Requirement
After locating the line with "8: (342, 129, 27.96)" in the data that follows, return it and every later line exactly, up to and including the line with "42: (204, 29, 30.88)".

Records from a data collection

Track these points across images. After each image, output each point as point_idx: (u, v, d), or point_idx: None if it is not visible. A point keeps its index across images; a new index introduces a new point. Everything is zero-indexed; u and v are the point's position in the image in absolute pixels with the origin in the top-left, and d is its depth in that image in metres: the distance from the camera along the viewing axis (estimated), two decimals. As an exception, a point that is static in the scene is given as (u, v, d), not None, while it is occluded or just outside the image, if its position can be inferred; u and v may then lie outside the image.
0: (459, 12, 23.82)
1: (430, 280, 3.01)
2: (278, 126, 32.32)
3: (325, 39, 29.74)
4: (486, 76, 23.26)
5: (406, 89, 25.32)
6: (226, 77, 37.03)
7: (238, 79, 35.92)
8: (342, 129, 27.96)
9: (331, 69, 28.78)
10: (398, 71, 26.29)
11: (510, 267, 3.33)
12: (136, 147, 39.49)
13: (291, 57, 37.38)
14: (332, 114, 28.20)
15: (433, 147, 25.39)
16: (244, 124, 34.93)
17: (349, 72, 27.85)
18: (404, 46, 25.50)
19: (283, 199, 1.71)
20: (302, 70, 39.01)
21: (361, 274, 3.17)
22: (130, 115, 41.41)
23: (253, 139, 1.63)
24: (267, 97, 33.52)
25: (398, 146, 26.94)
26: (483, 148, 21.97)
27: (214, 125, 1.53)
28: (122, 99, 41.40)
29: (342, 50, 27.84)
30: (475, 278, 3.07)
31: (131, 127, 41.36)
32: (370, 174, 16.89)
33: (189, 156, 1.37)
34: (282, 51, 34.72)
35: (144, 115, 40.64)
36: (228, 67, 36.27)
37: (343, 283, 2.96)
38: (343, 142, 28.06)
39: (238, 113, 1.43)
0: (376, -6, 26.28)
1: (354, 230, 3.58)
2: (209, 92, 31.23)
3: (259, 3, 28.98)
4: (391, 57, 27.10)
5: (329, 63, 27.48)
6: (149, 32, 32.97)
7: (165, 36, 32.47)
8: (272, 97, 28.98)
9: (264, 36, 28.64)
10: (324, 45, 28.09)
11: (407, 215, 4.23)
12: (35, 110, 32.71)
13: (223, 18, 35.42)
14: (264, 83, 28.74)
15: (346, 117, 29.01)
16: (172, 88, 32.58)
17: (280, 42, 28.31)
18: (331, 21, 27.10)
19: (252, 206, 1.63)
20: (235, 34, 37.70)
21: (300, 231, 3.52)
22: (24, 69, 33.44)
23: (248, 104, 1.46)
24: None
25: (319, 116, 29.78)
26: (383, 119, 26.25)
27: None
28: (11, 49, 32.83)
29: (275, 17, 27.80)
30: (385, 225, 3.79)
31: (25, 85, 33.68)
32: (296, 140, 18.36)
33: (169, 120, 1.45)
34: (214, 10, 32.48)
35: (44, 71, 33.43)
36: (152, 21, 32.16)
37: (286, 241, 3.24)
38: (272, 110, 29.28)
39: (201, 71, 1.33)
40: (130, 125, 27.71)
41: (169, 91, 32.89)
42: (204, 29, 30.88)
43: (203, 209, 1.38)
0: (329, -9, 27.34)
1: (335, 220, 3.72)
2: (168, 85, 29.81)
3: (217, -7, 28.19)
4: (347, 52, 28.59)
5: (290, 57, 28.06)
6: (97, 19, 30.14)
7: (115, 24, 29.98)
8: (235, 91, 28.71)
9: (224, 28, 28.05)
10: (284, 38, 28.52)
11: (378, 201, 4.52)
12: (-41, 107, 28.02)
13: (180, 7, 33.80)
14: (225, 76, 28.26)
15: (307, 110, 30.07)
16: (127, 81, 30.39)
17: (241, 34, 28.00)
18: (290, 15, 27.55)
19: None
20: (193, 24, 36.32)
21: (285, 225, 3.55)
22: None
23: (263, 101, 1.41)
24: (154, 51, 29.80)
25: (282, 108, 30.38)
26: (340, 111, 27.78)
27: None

Answer box
8: (342, 129, 27.96)
9: (331, 69, 28.78)
10: (398, 71, 26.29)
11: (510, 267, 3.33)
12: (136, 147, 39.49)
13: (291, 57, 37.38)
14: (332, 114, 28.20)
15: (433, 147, 25.39)
16: (244, 124, 34.93)
17: (349, 72, 27.85)
18: (404, 46, 25.50)
19: (283, 199, 1.71)
20: (302, 70, 39.01)
21: (361, 274, 3.17)
22: (130, 115, 41.41)
23: (253, 139, 1.63)
24: (267, 97, 33.52)
25: (398, 146, 26.94)
26: (483, 148, 21.97)
27: (214, 125, 1.53)
28: (122, 99, 41.40)
29: (342, 50, 27.84)
30: (475, 278, 3.07)
31: (131, 127, 41.36)
32: (370, 174, 16.89)
33: (189, 156, 1.37)
34: (282, 51, 34.72)
35: (144, 115, 40.64)
36: (228, 67, 36.27)
37: (343, 283, 2.96)
38: (343, 142, 28.06)
39: (238, 113, 1.43)
0: (376, -6, 26.28)
1: (354, 230, 3.58)
2: (209, 92, 31.23)
3: (259, 3, 28.98)
4: (391, 57, 27.10)
5: (329, 63, 27.48)
6: (149, 32, 32.97)
7: (165, 36, 32.47)
8: (272, 97, 28.98)
9: (264, 36, 28.64)
10: (324, 45, 28.09)
11: (407, 215, 4.23)
12: (35, 110, 32.71)
13: (223, 18, 35.42)
14: (264, 83, 28.74)
15: (346, 117, 29.01)
16: (172, 88, 32.58)
17: (280, 42, 28.31)
18: (331, 21, 27.10)
19: (252, 206, 1.63)
20: (235, 34, 37.70)
21: (300, 231, 3.52)
22: (24, 69, 33.44)
23: (248, 104, 1.46)
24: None
25: (319, 116, 29.78)
26: (383, 119, 26.25)
27: None
28: (11, 49, 32.83)
29: (275, 17, 27.80)
30: (385, 225, 3.79)
31: (25, 85, 33.68)
32: (296, 140, 18.36)
33: (169, 120, 1.45)
34: (214, 10, 32.48)
35: (44, 71, 33.43)
36: (152, 21, 32.16)
37: (286, 241, 3.24)
38: (272, 110, 29.28)
39: (201, 71, 1.33)
40: (130, 125, 27.71)
41: (169, 91, 32.89)
42: (204, 29, 30.88)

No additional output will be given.